METHODS A total of 88 non-repetitive adult CRE strains isolated clinically from Xinjiang 474 Hospital from Jan. 2021 to Jun. 2025 were collected. The carbapenemase genotypes were detected with a colloidal gold immunochromatographic assay. The minimum inhibitory concentration (MIC) of polymyxin B (PB) alone and PB combined with six drugs, namely imipenem (IPM), meropenem (MEM), fosfomycin (FOS), amikacin (AK), ciprofloxacin (CIP) and tigecycline (TGC), as well as aztreonam combined with ceftazidime/avibactam (ATM+CZA), were determined with the broth microdilution checkerboard method. The fractional inhibitory concentration index (FIC) was calculated to evaluate the combined effects.

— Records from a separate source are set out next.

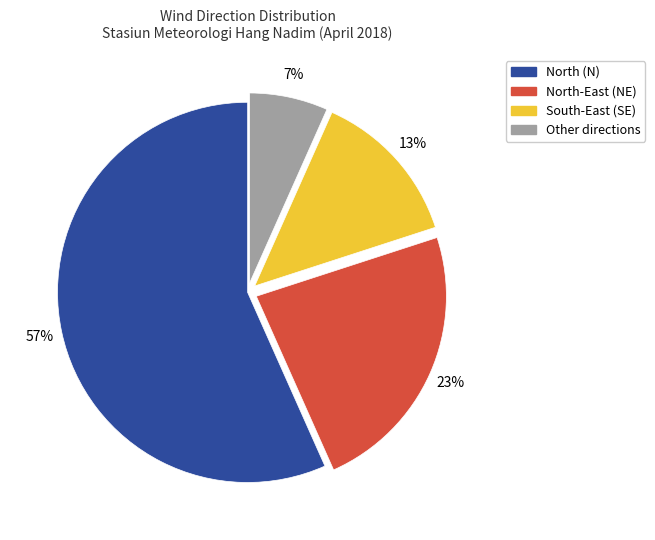

To the nearest percent, what is the difference between the largest and smallest slice percentages?

50%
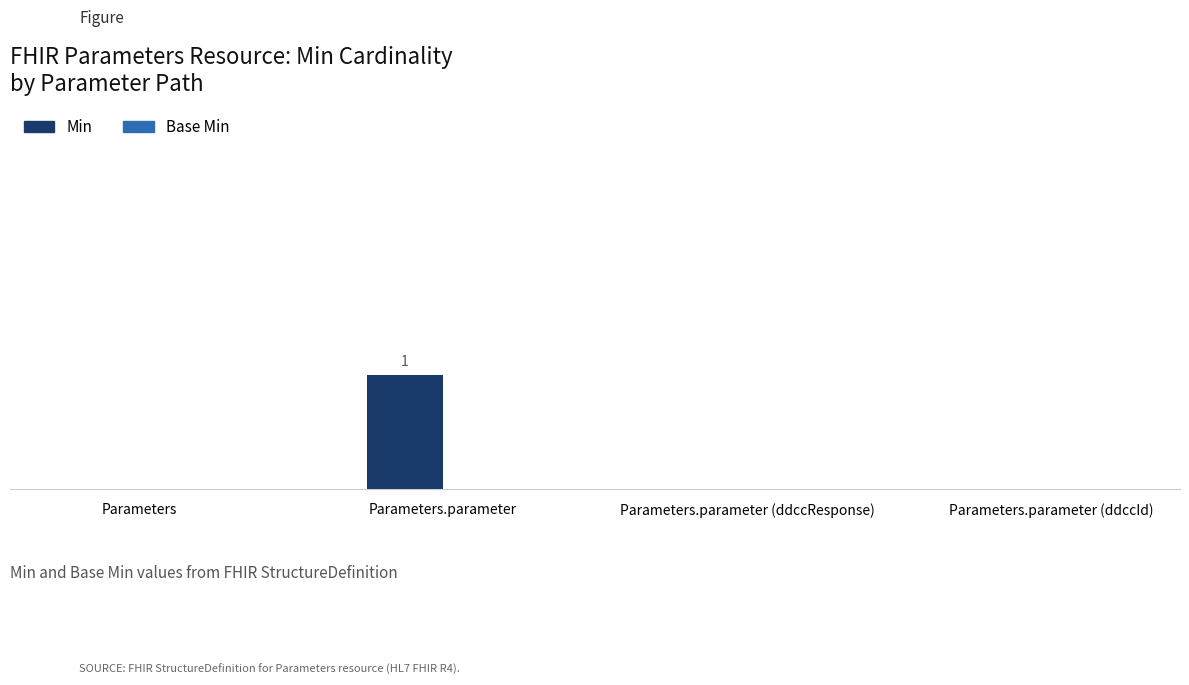

Reading left to right, extract all data points from this chart.

Min: 0	1	0	0
Base Min: 0	0	0	0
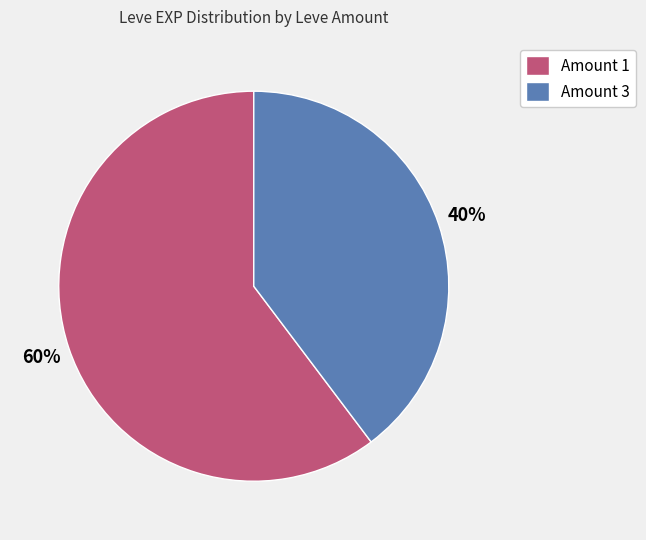

To the nearest percent, what portion does Amount 1 represent?

60%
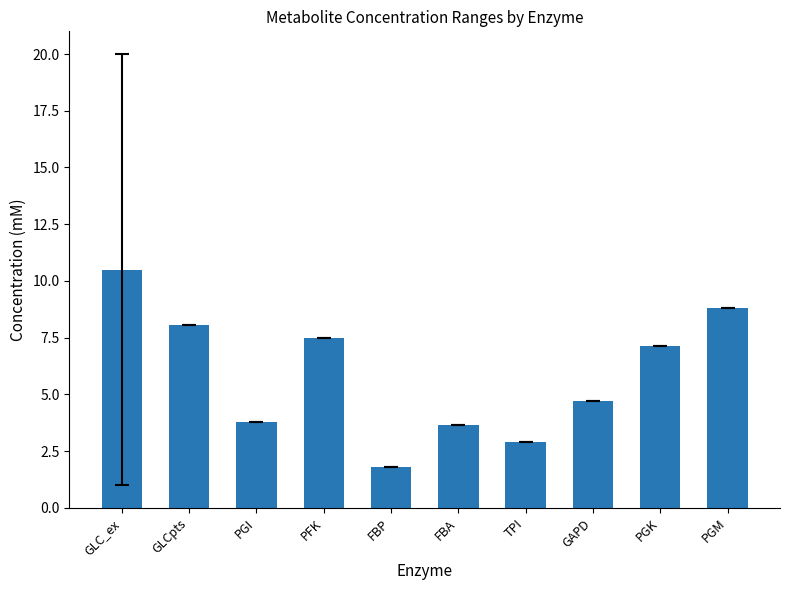

True or false: the data shows 1.8 at FBP.

True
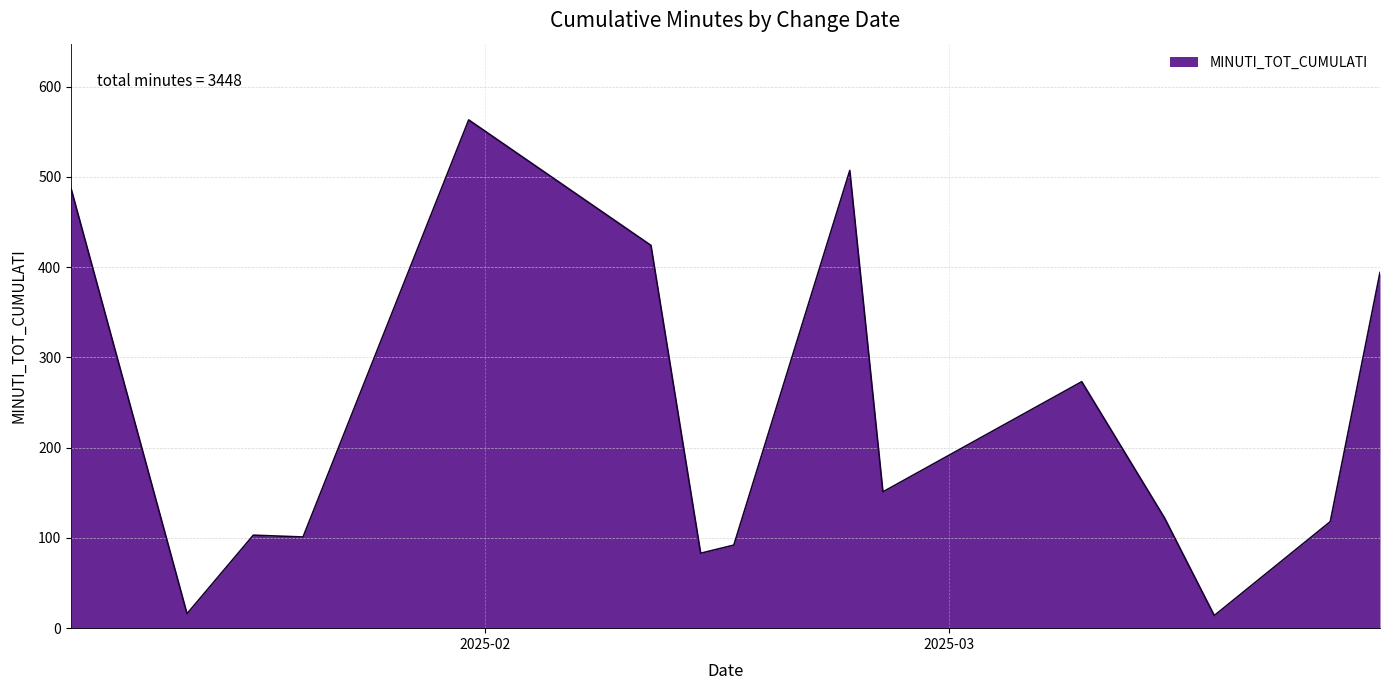

What is the smallest value displayed?

14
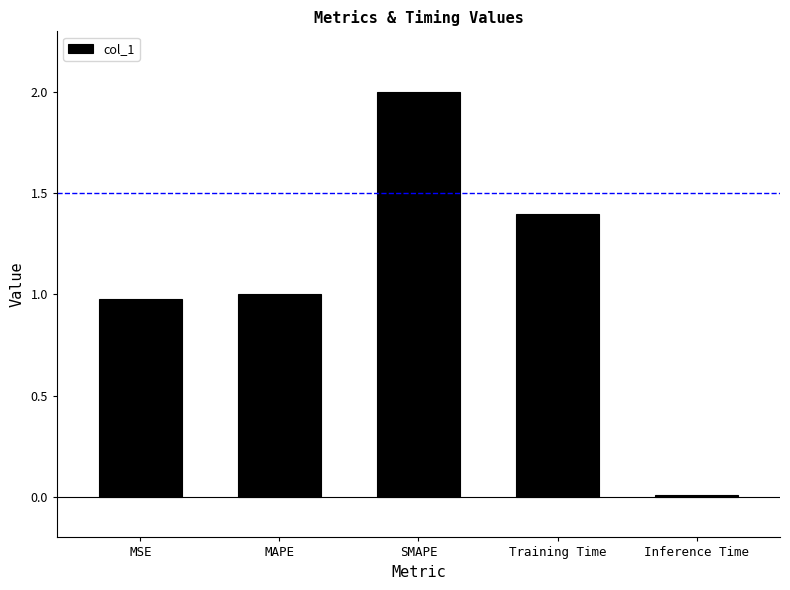

Read the value at MSE.

1.0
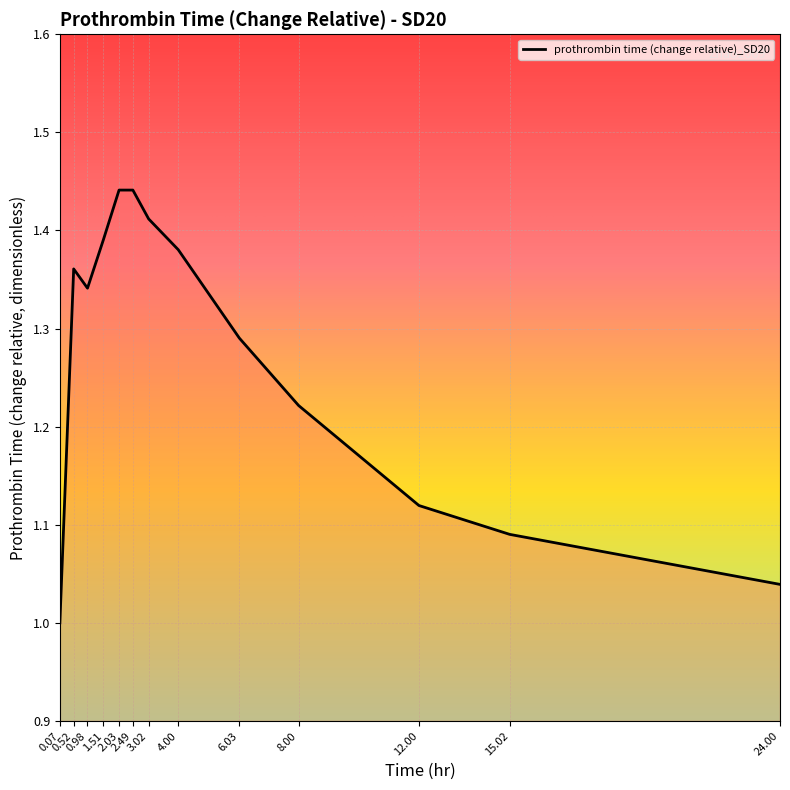

What is the difference between the maximum and minimum values?

0.4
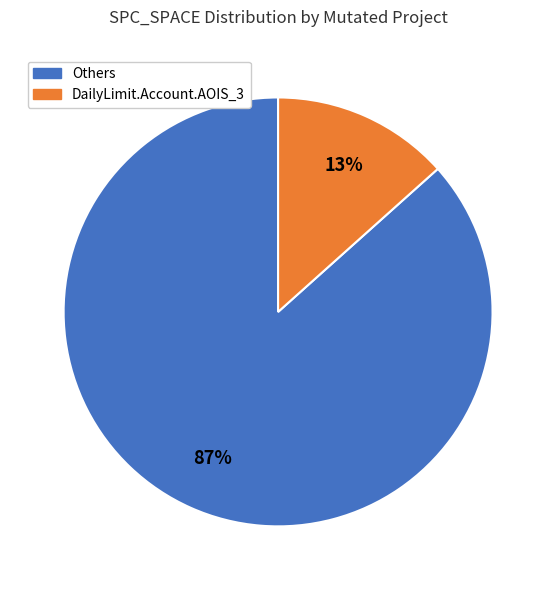

Does any single category account for the majority?

Yes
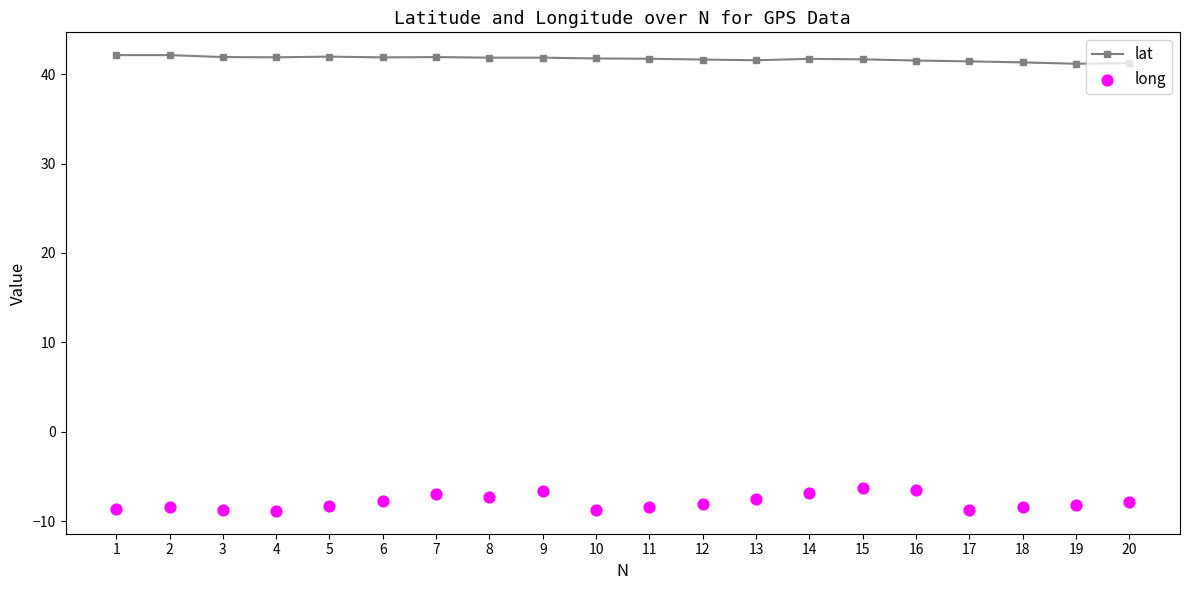

Which series contains the highest Y value?

lat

RESULTS Among the 88 CRE strains, 68.18% (60/88) were KPC-type, 30.68% (27/88) were NDM-type, and one strain was undetected. Carbapenem-resistant Klebsiella pneumoniae (CRKP) was predominantly KPC-type (96.55%), while carbapenem-resistant Escherichia coli (CREC) and Enterobacter cloacae (CRECL) were predominantly NDM-type (90.00%, 80.00%, respectively). The MIC values of combined drug therapy were lower than those of single drug therapy (P < 0.05). ATM+CZA exhibited the best synergistic effect, while PB+CIP had the weakest effect. Among KPC-type strains, PB+FOS showed the highest cumulative synergistic effect, while among NDM-type strains, ATM+CZA had the highest cumulative synergistic effect. PB+IPM and PB+MEM demonstrated good additive effects in both genotypes.

CONCLUSIONS CRE mainly carries KPC and NDM-type carbapenemases, with significant differences in genotypes among different bacterial species. Combined drug therapy can effectively reduce MIC values and resistance rates. It is recommended to select individualized combined treatment regimens based on the CRE genotype.